[Stored data entries]
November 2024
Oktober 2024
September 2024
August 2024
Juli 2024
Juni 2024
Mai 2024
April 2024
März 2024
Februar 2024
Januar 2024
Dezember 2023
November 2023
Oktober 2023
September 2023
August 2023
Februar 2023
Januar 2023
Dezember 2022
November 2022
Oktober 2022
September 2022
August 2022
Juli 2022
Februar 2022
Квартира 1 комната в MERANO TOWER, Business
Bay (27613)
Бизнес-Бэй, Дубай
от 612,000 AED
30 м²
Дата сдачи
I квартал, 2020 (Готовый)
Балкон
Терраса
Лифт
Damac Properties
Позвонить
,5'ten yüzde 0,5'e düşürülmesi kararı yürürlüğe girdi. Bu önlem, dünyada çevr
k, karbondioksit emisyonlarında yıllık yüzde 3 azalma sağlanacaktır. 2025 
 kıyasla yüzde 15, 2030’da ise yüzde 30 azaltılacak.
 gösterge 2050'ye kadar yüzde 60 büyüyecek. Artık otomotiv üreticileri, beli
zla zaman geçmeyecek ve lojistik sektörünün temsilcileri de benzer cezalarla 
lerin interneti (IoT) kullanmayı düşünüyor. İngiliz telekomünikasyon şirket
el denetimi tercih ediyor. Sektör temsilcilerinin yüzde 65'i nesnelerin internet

* [What to produce]:
Select each line in the records that contains the word "August" and copy those lines. Case matters.

* [Solution to the problem]:
August 2024
August 2023
August 2022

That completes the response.